**Dataset**

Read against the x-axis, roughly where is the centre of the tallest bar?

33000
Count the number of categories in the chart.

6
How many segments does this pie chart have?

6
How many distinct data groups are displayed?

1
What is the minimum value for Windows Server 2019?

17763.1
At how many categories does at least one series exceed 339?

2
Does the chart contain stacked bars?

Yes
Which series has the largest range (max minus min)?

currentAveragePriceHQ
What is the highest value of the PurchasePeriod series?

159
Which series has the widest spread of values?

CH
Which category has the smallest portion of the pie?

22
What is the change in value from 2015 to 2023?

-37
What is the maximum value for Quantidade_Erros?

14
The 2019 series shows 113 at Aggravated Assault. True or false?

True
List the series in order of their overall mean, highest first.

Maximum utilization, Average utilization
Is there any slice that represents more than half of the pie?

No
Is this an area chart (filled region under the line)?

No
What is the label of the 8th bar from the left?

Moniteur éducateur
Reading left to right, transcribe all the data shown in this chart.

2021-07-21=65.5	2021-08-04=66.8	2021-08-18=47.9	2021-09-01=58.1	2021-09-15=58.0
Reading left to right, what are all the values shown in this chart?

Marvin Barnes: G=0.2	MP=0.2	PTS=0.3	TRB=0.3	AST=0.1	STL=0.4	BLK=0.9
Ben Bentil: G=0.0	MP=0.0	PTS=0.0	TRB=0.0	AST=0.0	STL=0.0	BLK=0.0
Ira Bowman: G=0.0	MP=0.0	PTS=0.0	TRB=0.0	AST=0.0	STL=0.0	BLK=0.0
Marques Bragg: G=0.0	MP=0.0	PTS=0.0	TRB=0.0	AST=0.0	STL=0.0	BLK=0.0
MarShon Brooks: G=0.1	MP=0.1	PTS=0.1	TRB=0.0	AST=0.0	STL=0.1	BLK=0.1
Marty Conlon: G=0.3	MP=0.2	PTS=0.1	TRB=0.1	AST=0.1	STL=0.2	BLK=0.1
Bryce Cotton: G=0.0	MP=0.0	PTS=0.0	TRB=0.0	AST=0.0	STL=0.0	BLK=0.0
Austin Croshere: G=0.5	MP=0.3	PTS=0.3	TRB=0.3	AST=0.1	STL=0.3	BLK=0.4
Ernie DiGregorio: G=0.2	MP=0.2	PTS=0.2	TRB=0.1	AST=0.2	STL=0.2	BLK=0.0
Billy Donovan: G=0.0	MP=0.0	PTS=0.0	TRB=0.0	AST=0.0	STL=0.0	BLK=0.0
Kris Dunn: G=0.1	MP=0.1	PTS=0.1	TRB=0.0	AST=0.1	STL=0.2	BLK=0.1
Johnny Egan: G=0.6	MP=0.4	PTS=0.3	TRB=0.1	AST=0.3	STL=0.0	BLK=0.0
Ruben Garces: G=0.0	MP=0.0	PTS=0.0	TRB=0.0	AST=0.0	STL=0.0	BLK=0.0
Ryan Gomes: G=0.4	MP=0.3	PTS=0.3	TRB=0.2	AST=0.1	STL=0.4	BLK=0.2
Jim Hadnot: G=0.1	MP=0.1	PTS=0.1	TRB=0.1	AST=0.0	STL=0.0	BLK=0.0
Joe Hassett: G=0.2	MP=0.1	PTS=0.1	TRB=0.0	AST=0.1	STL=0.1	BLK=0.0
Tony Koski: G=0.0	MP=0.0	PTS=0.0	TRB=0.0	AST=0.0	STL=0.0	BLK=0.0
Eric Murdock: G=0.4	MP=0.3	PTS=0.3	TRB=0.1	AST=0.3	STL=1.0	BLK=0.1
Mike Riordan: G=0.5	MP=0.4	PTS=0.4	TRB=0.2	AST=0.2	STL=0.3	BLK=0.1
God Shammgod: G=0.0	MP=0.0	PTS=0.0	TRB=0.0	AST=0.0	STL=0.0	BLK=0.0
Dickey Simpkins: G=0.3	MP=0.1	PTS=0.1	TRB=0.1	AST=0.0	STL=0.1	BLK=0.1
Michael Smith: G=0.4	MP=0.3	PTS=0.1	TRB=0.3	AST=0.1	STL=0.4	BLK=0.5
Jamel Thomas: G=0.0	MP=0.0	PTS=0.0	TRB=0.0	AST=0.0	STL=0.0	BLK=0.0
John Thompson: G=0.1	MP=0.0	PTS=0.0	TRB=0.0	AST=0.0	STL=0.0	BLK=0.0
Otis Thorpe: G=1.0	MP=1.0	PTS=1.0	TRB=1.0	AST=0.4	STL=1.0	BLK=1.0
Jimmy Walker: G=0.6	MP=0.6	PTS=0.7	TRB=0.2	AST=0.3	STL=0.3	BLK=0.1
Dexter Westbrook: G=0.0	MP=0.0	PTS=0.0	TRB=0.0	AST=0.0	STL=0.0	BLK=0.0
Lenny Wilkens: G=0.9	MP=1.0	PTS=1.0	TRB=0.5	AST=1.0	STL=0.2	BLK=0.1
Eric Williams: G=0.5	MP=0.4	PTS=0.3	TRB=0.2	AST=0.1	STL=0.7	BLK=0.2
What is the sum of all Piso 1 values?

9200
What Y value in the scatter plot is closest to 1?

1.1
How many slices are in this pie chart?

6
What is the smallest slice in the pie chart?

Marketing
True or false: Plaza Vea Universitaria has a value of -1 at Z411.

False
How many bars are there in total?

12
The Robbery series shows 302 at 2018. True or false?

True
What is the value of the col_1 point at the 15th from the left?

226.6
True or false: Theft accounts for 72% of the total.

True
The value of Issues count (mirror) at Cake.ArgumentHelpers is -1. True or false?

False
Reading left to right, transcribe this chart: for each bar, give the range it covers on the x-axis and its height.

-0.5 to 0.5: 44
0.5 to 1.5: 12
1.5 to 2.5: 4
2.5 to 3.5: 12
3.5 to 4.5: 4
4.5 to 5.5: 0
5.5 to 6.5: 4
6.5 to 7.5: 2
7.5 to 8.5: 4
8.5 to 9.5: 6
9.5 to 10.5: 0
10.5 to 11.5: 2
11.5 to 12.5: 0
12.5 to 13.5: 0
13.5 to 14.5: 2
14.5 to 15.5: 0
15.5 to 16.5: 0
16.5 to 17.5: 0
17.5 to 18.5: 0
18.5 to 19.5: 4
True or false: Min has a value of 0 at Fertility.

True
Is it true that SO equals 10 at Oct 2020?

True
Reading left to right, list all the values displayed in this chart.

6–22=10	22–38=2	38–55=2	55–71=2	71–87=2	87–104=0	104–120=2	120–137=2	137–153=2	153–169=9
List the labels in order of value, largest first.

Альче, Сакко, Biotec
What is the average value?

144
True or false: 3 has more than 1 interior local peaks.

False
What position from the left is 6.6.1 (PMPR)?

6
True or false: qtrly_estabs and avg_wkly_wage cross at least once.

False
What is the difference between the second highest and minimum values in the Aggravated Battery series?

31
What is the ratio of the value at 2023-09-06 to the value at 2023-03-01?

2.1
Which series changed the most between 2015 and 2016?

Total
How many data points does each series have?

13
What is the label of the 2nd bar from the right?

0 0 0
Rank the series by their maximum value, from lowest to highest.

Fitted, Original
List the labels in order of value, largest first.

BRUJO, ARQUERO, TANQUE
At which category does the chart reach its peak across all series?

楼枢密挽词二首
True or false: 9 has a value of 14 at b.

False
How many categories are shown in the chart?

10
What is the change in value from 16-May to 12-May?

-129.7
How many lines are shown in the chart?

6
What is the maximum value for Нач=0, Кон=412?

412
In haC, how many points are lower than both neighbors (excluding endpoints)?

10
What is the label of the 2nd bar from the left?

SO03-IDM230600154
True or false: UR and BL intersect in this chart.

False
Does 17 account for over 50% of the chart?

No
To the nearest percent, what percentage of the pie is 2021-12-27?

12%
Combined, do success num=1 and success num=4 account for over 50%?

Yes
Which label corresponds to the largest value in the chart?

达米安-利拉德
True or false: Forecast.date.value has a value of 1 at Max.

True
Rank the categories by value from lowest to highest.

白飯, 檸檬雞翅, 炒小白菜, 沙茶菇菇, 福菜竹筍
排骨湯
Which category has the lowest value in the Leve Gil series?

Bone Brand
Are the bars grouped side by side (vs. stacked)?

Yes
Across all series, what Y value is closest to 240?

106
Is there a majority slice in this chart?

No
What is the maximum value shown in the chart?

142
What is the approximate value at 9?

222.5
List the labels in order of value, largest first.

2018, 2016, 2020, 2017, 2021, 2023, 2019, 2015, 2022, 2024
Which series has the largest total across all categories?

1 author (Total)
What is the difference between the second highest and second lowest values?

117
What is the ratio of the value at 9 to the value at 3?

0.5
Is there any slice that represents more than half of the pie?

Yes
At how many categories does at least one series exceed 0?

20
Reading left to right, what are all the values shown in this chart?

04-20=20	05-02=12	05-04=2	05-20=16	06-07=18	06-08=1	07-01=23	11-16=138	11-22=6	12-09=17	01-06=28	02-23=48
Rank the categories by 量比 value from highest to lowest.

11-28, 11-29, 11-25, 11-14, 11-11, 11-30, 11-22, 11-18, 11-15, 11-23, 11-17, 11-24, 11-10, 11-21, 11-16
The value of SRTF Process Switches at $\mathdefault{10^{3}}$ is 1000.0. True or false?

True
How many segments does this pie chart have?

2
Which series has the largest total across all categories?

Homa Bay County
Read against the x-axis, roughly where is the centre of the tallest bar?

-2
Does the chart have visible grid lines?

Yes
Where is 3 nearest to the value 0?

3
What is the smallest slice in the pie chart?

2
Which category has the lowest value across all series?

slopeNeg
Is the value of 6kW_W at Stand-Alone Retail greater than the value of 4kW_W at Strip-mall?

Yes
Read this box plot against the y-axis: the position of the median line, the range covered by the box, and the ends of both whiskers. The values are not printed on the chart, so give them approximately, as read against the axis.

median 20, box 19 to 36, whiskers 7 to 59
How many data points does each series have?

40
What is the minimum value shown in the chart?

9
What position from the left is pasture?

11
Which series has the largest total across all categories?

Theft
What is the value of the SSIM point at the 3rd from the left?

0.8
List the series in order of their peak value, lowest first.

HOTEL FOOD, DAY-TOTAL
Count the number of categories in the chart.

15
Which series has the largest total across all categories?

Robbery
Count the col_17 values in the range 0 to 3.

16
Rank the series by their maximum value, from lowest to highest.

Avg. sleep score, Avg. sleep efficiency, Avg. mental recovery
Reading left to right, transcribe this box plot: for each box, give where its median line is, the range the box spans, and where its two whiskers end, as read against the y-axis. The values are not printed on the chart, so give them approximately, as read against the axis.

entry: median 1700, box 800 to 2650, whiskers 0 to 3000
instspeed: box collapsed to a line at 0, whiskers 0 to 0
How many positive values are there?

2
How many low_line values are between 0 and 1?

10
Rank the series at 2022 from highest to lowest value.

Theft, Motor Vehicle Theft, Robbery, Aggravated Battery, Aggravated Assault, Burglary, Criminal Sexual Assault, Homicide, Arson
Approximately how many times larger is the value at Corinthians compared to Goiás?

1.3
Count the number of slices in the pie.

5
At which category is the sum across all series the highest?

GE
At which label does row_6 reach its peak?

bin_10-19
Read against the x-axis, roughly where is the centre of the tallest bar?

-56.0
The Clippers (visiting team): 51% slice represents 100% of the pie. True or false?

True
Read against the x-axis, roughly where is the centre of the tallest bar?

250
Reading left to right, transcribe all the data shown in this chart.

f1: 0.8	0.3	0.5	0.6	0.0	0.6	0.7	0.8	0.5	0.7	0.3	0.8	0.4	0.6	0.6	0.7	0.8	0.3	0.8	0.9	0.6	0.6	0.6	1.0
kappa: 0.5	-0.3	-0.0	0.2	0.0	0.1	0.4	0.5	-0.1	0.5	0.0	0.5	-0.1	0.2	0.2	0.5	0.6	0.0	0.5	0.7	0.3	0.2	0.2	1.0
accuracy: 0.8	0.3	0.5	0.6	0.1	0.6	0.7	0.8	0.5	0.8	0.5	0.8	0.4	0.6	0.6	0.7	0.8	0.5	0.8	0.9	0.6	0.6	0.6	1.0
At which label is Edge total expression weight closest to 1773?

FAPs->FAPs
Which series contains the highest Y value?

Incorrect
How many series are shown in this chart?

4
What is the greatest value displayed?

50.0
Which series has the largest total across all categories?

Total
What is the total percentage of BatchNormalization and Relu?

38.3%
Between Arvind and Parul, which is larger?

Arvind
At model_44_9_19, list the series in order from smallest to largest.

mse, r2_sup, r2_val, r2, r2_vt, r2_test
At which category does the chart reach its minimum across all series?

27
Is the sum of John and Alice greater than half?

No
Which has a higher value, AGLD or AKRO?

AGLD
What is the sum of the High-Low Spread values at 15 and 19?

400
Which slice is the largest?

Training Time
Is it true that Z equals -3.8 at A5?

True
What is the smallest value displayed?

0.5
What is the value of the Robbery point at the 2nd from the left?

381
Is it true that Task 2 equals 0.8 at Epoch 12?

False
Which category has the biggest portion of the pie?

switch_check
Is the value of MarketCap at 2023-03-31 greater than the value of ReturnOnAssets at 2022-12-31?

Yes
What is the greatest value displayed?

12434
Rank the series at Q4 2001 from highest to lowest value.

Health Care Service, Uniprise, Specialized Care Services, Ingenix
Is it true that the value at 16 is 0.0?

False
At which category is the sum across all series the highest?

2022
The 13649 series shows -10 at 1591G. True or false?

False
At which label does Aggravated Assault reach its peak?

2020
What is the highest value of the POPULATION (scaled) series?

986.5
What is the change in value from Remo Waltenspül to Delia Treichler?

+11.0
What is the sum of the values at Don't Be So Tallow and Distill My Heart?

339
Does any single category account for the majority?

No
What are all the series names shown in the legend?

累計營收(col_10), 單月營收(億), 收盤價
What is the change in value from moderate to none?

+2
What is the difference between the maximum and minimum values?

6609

**Request**
Show each line from the records above that contains the word "smallest".

**Answer to this exercise**
Which category has the smallest portion of the pie?
What is the smallest slice in the pie chart?
What is the smallest slice in the pie chart?
At model_44_9_19, list the series in order from smallest to largest.
What is the smallest value displayed?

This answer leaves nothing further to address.